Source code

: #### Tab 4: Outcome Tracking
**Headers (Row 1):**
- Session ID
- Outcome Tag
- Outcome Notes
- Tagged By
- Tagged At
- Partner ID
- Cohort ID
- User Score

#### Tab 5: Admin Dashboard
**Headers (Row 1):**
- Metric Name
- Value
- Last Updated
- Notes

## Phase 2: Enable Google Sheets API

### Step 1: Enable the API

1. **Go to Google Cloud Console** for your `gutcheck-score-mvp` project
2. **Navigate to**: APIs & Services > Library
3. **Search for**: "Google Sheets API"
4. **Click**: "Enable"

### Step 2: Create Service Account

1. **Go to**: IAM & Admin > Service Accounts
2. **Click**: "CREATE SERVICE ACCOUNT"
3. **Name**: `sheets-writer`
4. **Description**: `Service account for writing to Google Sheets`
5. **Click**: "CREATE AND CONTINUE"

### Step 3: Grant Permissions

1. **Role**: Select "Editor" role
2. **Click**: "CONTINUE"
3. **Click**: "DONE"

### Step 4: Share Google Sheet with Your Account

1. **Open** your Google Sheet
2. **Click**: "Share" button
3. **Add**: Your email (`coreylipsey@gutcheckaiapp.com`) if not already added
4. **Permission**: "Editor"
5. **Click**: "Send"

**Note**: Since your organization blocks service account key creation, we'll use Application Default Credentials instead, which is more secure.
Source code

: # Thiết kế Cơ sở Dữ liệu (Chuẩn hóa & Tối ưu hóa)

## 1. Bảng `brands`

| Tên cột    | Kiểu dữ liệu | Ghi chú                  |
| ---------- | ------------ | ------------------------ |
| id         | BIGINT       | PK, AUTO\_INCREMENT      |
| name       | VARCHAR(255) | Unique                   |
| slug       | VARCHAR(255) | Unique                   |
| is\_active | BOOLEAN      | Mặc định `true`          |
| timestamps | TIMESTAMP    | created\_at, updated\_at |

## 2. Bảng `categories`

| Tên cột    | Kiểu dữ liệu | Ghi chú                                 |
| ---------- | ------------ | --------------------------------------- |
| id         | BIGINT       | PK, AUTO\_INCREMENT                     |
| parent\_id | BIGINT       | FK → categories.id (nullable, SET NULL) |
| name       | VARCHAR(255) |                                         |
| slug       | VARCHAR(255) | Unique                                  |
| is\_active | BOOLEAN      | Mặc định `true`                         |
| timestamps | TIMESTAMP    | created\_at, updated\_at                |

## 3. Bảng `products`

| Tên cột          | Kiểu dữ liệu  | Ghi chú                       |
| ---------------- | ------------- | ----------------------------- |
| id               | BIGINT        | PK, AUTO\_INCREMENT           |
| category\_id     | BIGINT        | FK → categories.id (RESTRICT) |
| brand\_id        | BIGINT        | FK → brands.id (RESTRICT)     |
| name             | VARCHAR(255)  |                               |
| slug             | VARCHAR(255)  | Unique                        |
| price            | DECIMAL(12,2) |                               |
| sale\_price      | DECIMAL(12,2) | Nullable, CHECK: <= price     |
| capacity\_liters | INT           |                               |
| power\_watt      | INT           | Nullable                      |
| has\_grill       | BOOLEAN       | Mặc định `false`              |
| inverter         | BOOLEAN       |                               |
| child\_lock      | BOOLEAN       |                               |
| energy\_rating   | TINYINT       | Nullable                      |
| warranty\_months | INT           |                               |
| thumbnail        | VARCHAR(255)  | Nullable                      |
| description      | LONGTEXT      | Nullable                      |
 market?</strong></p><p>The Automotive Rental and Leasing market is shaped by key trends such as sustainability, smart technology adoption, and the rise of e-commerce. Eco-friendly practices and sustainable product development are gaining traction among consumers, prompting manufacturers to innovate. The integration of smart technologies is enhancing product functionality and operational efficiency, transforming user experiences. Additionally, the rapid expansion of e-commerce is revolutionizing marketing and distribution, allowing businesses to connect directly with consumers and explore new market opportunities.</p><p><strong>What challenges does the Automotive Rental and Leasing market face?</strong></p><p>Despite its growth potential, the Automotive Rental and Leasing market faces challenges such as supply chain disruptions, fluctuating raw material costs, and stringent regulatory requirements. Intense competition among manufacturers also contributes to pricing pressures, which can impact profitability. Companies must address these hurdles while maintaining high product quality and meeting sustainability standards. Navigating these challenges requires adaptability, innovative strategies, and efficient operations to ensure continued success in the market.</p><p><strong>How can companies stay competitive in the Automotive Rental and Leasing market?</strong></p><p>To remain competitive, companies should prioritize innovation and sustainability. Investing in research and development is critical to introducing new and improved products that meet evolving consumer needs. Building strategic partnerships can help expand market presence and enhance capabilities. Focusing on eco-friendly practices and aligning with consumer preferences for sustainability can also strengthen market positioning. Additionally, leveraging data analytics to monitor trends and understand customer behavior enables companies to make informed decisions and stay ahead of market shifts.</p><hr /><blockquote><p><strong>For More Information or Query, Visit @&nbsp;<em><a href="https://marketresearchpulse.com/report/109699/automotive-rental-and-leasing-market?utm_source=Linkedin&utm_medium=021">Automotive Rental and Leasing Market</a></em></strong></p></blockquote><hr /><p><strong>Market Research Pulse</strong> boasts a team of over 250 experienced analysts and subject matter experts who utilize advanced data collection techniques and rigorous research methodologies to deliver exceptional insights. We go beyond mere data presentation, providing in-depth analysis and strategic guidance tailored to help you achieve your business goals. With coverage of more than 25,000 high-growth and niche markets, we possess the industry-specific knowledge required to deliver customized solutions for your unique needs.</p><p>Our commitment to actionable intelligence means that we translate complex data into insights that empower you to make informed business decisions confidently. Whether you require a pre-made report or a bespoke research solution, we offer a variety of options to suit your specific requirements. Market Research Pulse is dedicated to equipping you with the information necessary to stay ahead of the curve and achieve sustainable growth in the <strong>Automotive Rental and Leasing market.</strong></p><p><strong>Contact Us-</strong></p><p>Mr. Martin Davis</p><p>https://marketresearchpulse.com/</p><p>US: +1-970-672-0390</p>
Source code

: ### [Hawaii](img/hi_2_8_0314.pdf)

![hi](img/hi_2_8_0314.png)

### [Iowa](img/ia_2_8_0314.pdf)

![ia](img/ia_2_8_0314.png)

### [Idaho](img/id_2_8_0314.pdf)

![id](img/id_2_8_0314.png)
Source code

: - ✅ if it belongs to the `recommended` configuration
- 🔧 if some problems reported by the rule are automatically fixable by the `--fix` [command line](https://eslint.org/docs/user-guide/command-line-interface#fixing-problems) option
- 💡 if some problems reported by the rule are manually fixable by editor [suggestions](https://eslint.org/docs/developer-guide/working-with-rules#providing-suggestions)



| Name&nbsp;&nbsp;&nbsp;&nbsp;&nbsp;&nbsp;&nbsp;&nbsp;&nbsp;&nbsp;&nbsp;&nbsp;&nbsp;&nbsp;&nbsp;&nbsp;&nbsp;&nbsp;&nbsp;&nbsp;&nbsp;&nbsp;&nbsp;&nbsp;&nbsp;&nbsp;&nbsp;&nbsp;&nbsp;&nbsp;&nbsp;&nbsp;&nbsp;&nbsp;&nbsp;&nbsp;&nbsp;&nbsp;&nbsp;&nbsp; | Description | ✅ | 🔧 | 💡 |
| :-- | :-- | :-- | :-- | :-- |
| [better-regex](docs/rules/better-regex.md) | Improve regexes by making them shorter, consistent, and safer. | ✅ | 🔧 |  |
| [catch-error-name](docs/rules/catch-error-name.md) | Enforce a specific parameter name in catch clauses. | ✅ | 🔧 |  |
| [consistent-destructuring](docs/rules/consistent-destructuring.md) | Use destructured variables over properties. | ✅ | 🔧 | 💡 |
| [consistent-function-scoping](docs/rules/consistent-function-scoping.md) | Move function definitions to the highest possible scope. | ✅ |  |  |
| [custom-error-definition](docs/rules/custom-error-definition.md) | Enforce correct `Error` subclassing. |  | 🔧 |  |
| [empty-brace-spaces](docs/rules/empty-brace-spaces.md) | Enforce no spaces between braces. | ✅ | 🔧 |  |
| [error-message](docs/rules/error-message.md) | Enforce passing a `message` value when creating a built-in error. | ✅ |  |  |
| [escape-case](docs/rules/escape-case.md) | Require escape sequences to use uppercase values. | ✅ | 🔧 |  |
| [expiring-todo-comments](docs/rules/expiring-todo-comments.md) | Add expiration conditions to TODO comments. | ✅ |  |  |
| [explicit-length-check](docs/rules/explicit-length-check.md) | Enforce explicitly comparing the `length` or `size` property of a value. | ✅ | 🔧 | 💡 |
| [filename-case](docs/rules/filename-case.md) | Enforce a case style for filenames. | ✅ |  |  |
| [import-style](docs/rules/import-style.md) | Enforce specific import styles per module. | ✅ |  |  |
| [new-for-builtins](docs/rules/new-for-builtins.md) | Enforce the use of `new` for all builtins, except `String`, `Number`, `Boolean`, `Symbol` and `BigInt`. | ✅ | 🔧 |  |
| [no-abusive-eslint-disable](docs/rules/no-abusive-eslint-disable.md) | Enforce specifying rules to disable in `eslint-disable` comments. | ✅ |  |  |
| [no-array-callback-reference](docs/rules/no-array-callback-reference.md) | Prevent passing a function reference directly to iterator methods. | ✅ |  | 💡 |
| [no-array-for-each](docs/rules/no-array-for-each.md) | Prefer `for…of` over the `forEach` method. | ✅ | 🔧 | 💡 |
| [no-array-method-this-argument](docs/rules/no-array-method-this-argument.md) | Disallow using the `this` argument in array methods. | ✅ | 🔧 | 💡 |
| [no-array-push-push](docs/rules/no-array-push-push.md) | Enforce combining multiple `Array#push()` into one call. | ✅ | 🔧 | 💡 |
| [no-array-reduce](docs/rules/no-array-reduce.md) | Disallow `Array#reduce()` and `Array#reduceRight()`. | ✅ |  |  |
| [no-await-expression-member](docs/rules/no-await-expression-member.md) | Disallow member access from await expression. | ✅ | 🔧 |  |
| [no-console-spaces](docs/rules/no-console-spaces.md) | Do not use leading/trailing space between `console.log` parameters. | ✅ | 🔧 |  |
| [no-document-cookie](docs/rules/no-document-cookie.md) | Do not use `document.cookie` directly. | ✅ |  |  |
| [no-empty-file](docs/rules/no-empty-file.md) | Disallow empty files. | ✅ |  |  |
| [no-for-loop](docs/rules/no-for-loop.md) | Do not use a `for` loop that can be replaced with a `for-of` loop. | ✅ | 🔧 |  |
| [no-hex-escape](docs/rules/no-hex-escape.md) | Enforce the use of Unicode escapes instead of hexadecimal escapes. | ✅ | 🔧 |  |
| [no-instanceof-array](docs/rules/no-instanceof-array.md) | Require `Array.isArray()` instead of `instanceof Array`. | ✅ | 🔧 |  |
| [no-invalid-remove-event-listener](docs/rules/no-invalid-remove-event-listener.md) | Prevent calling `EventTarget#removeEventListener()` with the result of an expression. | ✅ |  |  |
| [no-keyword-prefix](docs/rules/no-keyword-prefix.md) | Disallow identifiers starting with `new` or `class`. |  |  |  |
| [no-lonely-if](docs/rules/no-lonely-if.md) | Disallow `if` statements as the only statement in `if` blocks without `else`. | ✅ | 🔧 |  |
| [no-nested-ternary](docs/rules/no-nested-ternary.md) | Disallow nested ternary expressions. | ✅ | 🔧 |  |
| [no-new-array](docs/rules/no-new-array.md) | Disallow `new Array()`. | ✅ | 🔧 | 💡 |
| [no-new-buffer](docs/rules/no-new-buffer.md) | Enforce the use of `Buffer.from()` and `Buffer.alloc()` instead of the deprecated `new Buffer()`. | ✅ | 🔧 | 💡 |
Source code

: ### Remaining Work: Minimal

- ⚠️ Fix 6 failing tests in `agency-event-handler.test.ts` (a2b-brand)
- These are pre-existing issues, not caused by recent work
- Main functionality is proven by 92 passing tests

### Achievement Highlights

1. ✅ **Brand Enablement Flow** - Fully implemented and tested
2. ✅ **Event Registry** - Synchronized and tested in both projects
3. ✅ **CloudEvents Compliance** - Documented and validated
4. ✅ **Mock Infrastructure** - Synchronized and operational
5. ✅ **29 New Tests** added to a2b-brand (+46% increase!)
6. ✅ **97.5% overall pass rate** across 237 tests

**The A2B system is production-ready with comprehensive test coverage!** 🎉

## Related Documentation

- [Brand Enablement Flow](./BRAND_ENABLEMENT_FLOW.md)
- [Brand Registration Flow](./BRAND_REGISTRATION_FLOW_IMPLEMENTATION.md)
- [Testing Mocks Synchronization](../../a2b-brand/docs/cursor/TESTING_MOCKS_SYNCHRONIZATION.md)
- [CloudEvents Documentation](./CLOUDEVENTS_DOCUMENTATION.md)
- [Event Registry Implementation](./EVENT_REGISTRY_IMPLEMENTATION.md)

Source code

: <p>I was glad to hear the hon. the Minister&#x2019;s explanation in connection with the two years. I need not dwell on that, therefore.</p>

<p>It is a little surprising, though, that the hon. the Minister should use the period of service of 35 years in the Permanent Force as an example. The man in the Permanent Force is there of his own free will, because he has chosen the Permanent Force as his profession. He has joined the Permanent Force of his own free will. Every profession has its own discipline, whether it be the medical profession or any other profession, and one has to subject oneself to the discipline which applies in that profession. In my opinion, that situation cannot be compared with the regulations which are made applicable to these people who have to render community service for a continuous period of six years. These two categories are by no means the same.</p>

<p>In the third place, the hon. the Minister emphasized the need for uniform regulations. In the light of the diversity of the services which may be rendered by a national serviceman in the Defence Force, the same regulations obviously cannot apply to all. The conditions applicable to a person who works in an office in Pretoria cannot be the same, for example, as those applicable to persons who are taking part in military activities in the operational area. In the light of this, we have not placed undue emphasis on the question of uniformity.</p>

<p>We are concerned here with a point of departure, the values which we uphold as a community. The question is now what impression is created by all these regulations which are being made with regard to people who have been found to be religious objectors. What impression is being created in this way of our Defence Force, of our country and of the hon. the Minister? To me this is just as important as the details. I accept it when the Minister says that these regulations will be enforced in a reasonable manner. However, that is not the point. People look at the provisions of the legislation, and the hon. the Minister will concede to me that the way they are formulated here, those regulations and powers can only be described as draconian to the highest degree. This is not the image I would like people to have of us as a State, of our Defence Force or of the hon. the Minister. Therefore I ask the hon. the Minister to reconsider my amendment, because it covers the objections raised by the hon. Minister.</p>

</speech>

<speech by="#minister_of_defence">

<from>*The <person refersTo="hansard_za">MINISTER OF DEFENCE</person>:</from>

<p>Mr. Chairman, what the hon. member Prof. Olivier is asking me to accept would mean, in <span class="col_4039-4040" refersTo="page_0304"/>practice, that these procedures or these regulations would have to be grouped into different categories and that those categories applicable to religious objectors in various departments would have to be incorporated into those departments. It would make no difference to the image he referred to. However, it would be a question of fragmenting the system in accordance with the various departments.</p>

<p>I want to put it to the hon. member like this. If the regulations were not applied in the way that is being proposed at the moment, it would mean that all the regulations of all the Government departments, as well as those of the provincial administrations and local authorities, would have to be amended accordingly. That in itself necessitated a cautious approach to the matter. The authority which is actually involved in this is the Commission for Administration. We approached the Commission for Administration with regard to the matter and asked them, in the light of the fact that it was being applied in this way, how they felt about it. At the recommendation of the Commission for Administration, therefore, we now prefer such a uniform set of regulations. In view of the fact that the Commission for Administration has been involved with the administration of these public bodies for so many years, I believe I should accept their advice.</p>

Instruction | Each line from the top of the records above through the line containing "### Step 2: Create Service Account" needs to be transcribed exactly, and no line after it.

Exercise answer |
Source code

: #### Tab 4: Outcome Tracking
**Headers (Row 1):**
- Session ID
- Outcome Tag
- Outcome Notes
- Tagged By
- Tagged At
- Partner ID
- Cohort ID
- User Score

#### Tab 5: Admin Dashboard
**Headers (Row 1):**
- Metric Name
- Value
- Last Updated
- Notes

## Phase 2: Enable Google Sheets API

### Step 1: Enable the API

1. **Go to Google Cloud Console** for your `gutcheck-score-mvp` project
2. **Navigate to**: APIs & Services > Library
3. **Search for**: "Google Sheets API"
4. **Click**: "Enable"

### Step 2: Create Service Account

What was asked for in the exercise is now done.